Provided material

= = = =

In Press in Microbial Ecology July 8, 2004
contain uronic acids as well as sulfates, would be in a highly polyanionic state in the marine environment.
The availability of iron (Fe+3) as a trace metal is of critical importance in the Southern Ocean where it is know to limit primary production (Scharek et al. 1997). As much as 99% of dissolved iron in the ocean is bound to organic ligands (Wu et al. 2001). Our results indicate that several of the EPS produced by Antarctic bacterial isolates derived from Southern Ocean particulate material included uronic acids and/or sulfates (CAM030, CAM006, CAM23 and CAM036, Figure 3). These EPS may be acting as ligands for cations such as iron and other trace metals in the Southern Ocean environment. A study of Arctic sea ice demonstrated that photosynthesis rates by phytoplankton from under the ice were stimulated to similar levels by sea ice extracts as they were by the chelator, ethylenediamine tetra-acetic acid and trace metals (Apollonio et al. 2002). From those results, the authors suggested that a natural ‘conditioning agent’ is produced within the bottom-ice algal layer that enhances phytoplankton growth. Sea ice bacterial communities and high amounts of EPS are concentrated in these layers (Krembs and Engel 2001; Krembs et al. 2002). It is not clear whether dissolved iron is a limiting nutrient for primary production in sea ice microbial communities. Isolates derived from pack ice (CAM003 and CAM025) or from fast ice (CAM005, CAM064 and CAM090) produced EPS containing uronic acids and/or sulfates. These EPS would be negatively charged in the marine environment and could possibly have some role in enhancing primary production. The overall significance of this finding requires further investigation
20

= = = =

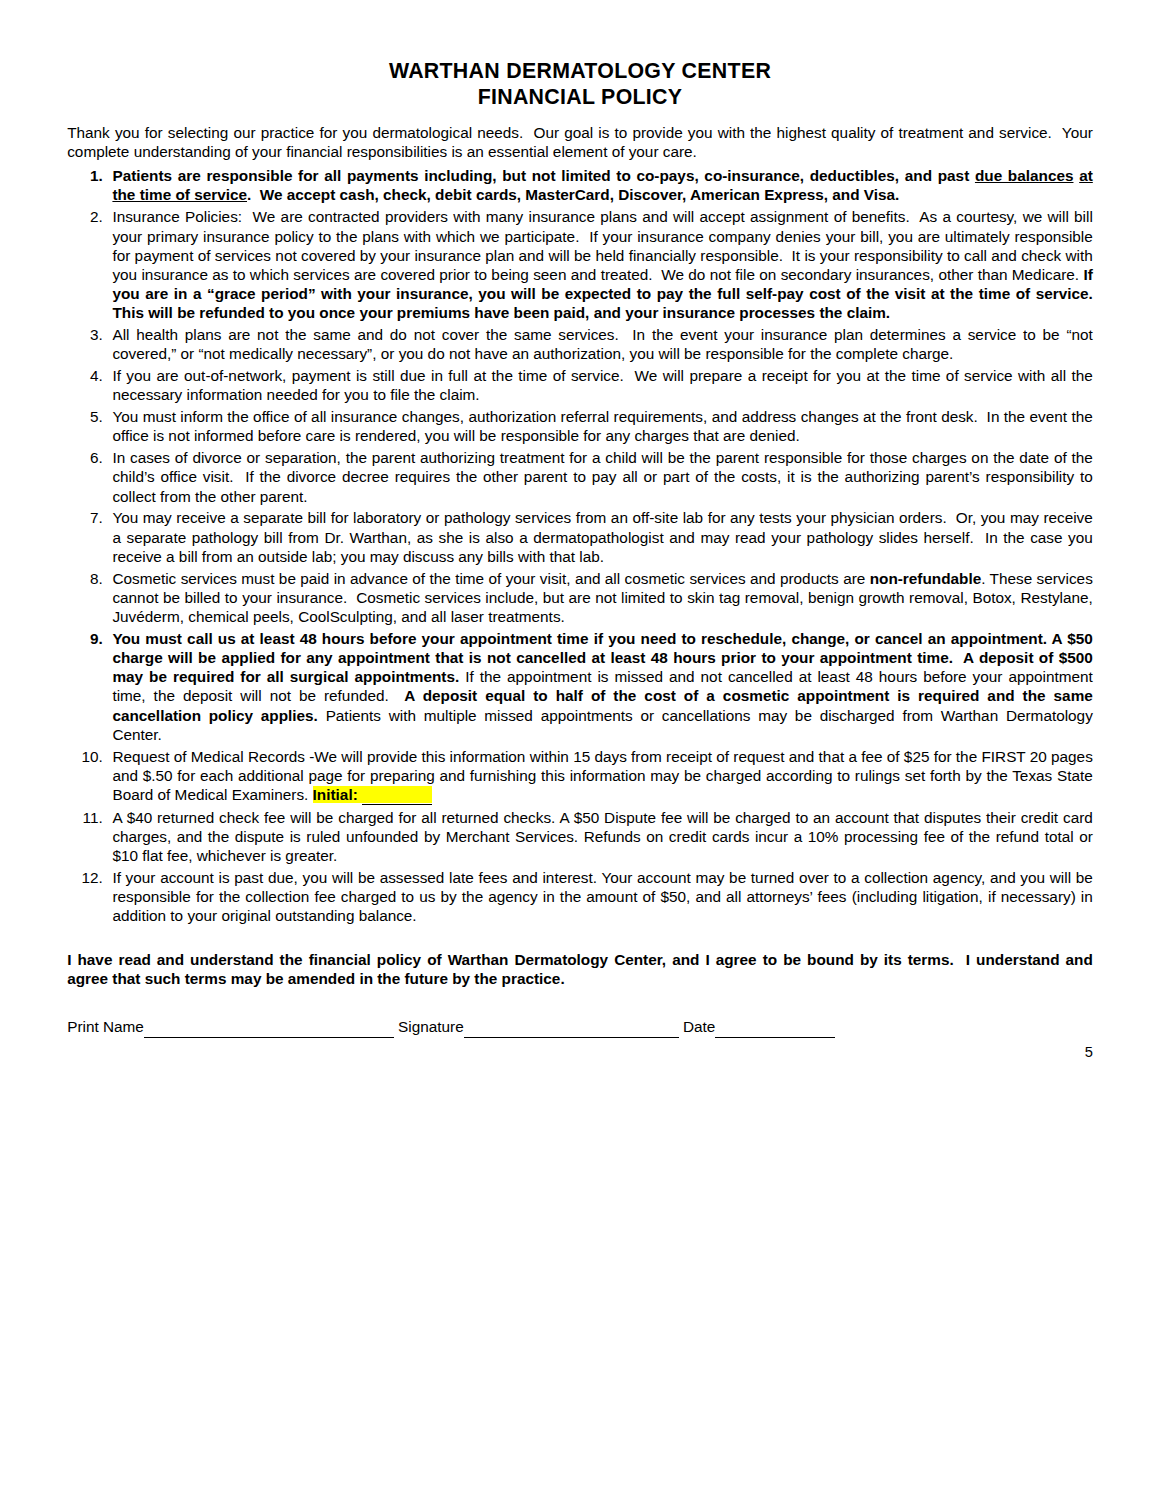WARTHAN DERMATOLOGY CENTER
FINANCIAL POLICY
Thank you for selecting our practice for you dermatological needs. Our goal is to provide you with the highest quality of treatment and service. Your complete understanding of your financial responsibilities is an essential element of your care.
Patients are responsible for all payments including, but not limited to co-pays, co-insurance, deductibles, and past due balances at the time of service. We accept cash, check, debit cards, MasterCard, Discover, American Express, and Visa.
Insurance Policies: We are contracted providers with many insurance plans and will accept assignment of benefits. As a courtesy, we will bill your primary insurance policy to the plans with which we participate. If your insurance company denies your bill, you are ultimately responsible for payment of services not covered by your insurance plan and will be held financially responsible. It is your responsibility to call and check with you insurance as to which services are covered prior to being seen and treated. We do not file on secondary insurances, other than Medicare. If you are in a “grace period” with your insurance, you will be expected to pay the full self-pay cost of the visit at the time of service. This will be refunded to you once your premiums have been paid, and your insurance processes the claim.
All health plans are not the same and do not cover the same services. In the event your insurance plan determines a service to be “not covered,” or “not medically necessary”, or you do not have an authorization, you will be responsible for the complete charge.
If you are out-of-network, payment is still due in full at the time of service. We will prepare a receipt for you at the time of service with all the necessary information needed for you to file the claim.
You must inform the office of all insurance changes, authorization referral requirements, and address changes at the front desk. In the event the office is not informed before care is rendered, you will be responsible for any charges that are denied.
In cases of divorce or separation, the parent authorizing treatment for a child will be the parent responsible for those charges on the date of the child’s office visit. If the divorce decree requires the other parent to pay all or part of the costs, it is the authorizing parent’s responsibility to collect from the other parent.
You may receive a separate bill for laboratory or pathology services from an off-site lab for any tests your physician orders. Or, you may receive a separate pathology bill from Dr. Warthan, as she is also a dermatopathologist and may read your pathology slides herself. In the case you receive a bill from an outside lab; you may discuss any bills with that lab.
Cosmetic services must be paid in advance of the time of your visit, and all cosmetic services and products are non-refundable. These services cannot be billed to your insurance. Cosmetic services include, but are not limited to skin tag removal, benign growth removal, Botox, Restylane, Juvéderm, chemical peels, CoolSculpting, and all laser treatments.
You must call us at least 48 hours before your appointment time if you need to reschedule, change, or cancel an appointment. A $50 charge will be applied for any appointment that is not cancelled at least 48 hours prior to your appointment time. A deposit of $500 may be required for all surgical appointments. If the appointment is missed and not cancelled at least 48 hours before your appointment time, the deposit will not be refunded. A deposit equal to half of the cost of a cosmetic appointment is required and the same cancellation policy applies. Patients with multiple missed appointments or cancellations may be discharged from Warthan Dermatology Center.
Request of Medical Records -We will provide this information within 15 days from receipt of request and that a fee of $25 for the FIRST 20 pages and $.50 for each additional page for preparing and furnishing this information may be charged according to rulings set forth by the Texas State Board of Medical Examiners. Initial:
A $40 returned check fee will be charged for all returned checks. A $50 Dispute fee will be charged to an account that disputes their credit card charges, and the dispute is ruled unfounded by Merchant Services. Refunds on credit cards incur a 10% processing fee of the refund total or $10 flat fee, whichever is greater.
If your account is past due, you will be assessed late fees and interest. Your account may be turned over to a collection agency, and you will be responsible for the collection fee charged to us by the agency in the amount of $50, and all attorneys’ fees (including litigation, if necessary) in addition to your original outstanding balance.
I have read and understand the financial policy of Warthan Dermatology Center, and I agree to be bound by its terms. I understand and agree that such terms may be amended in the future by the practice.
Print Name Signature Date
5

= = = =

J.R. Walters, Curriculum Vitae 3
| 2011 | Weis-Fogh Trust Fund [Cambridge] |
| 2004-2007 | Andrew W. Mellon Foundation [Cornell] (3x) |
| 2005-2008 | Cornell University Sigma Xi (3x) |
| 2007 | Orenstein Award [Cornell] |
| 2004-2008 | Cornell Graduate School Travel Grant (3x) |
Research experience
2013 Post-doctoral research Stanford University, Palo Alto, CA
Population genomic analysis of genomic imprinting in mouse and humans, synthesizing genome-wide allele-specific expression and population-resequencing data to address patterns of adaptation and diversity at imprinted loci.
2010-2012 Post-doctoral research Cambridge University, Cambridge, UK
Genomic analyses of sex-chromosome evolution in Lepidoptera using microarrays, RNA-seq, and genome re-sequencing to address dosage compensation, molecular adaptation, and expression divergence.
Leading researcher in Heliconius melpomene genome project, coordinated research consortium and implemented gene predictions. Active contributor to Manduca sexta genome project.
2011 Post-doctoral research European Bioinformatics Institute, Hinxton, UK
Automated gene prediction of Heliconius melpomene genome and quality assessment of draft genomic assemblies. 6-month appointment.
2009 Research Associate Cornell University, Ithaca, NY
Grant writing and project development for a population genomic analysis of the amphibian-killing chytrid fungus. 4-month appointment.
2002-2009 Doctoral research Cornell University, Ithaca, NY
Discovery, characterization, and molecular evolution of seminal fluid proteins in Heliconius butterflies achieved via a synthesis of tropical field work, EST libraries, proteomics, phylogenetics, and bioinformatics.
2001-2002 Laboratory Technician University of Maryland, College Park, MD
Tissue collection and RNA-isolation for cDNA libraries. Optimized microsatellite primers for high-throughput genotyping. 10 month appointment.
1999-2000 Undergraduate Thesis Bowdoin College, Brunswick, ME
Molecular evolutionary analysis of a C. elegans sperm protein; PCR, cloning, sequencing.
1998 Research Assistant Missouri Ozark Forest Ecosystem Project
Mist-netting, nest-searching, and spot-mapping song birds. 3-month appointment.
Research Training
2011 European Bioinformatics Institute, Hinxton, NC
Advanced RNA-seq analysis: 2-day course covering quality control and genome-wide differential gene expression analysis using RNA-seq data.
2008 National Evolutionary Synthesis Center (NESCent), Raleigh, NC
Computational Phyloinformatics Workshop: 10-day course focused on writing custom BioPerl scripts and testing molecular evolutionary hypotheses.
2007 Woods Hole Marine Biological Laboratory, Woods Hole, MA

= = = =

Look above for the line holding "J.R. Walters, Curriculum Vitae 3". Print it and every line after it, exactly, through the line holding "2009 Research Associate".

J.R. Walters, Curriculum Vitae 3
| 2011 | Weis-Fogh Trust Fund [Cambridge] |
| 2004-2007 | Andrew W. Mellon Foundation [Cornell] (3x) |
| 2005-2008 | Cornell University Sigma Xi (3x) |
| 2007 | Orenstein Award [Cornell] |
| 2004-2008 | Cornell Graduate School Travel Grant (3x) |
Research experience
2013 Post-doctoral research Stanford University, Palo Alto, CA
Population genomic analysis of genomic imprinting in mouse and humans, synthesizing genome-wide allele-specific expression and population-resequencing data to address patterns of adaptation and diversity at imprinted loci.
2010-2012 Post-doctoral research Cambridge University, Cambridge, UK
Genomic analyses of sex-chromosome evolution in Lepidoptera using microarrays, RNA-seq, and genome re-sequencing to address dosage compensation, molecular adaptation, and expression divergence.
Leading researcher in Heliconius melpomene genome project, coordinated research consortium and implemented gene predictions. Active contributor to Manduca sexta genome project.
2011 Post-doctoral research European Bioinformatics Institute, Hinxton, UK
Automated gene prediction of Heliconius melpomene genome and quality assessment of draft genomic assemblies. 6-month appointment.
2009 Research Associate Cornell University, Ithaca, NY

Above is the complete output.